Papst Franziskus hat am vergangenen Wochenende Bischöfe aus aller Welt zu einer historischen, viertägigen Konferenz im Vatikan geladen, um über den sexuellen Missbrauch von Minderjährigen in der Katholischen Kirche und den Kampf dagegen zu sprechen. Laut Frankfurter Allgemeiner Zeitung hieß es in den Arbeitstiteln der Konferenz lange, es gehe bei dem Treffen um verstärkte Anstrengungen zum „Schutz von Minderjährigen und von Erwachsenen in Situationen der Anfälligkeit“. So hatte es der Papst selbst in einem Schreiben im Sommer zum Thema Missbrauch formuliert. Doch am Ende war auf der eigenen Internetseite nur noch vom „Schutz von Minderjährigen in der Kirche“ die Rede.
Als der Gipfel im Vatikan gerade zu Ende gegangen war, wurde der australische Kardinal George Pell verurteilt. Der ehemalige Finanzchef des Vatikans war von einem Gericht in Australien in erster Instanz für schuldig befunden worden, sich in den 1990er Jahren als Erzbischof an zwei 13-jährigen Jungen vergangen zu haben. Besonders brisant: George Pell war ein Vertrauter von Franziskus, stand in der Vatikan-Hierarchie auf Platz drei und wurde einst sogar als möglicher Papst gehandelt, berichtet unter anderem Spiegel Online.
Der Umgang mit den Opfern beim so genannten Missbrauchsgipfel sorgte für Kritik. Der Autor von Zeit Online beanstandet etwa: „Franziskus schlingerte gegenüber den vom Missbrauch Betroffenen, die nach Rom angereist waren, aber nicht mitdiskutieren durften. Die lediglich als "Stimmen" ihre Leiden beschreiben durften.“ Er sieht den Gipfel als gescheitert und eine Enttäuschung für all jene, die sich von Papst Franziskus in seiner Abschlussrede ein konkretes Schuldeingeständnis und praktische Schlüsse versprochen hatten. Mit Blick auf die Opfer sei das Treffen enttäuschend gewesen, sagt auch Wolfgang Kramer, Sprecher von Pro Concilio, einer kirchlichen Reformgruppe in der Diözese Rottenburg-Stuttgart. Matthias Katsch von der deutschen Betroffenenorganisation „Eckiger Tisch“ twitterte: „Die Rede des Papstes ist der schamlose Versuch, sich an die Spitze der Bewegung zu setzen, ohne sich der Schuld und dem Versagen zu stellen und wirkliche Veränderung anzugehen.“
Papst Franziskus' Rede aus der Sala Regia des Apostolischen Palastes im Vatikan vom 24. Februar 2019 und den Vorsitzenden der Bischofskonferenzen ist hier abrufbar.
Sexueller Missbrauch durch Geistliche wurde in der Vergangenheit oft vertuscht – auch in Deutschland.
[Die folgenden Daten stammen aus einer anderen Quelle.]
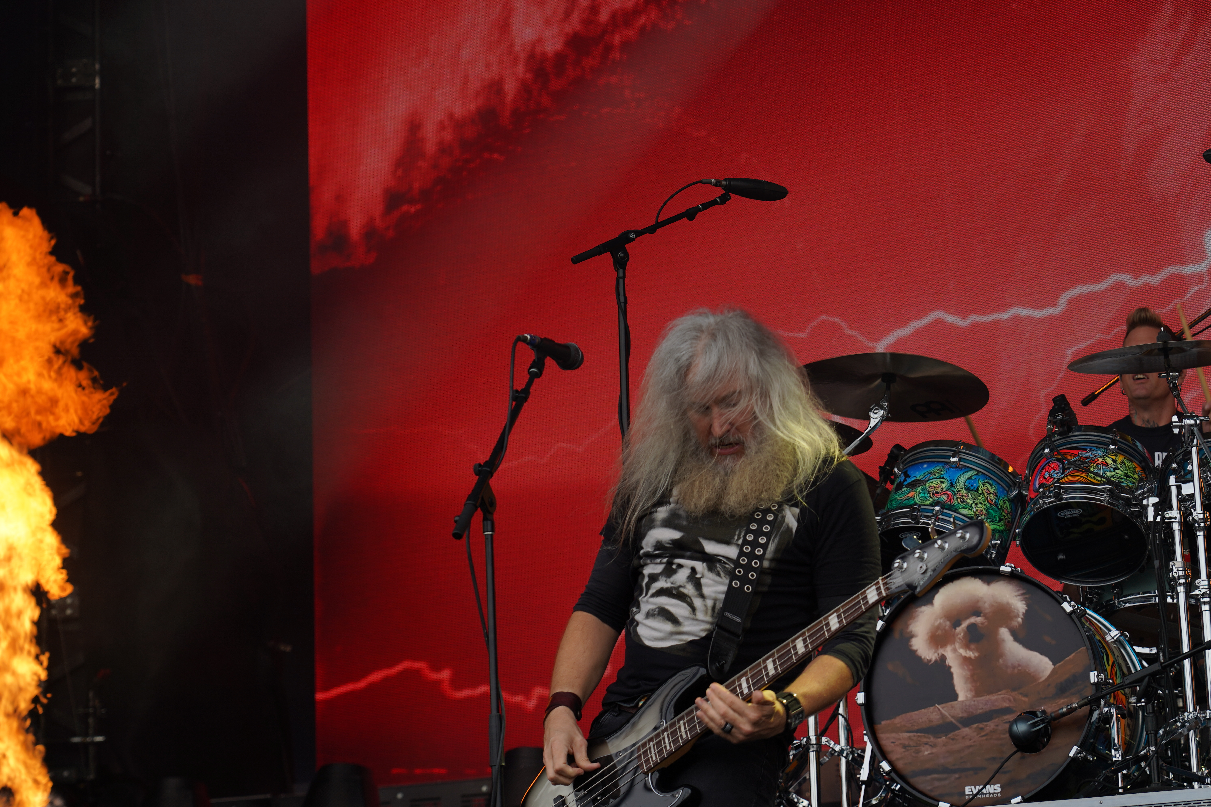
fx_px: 3532
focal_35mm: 105
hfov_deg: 19.5
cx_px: 606
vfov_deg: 13.0
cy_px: 404
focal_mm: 105
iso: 100
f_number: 5.6
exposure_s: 1/250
Aus der von der Deutschen Bischofskonferenz in Auftrag gegebenen und im Jahr 2018 veröffentlichten Studie geht hervor, dass in einigen deutschen Bistümern Akten „mit Bezug auf sexuellen Missbrauch Minderjähriger in früherer Zeit vernichtet worden waren“. Außerdem wurden nur gegen knapp 38 Prozent der Beschuldigten Strafanzeige gestellt, die meisten Anzeigen kamen von den Betroffenen selbst oder ihren Familien. Repräsentanten der Kirche haben, soweit man weiß, nur in 122 Fällen die weltliche Justiz eingeschaltet, das betrifft 7,3 Prozent aller Beschuldigten.
Papst Franziskus galt als großer Reformpapst und Erneuerer der Kirche. Der Papst selbst habe aber viel zu lange an belasteten Priestern festgehalten oder zugesehen, wie gegen die von ihm selbst einberufene Vatikan-Missbrauchskommission intrigiert wurde, berichtet Report München in diesem Beitrag. Das fällt ihm jetzt auf die Füße.
Immer wieder in der Kritik steht auch die enge Verknüpfung von Kirche und Staat hierzulande. Seit einem Jahrhundert sollen die historisch bedingten Staatsleistungen abgeschafft werden – stattdessen steigen sie immer weiter, berichtet die FAZ. Diese Leistungen überweist der Staat unabhängig von der Kirchensteuer an die Kirchen. Von den 548,7 Millionen Euro erhielten die evangelische Kirche rund 320,4 Millionen Euro und die katholische Kirche 228,3 Millionen Euro.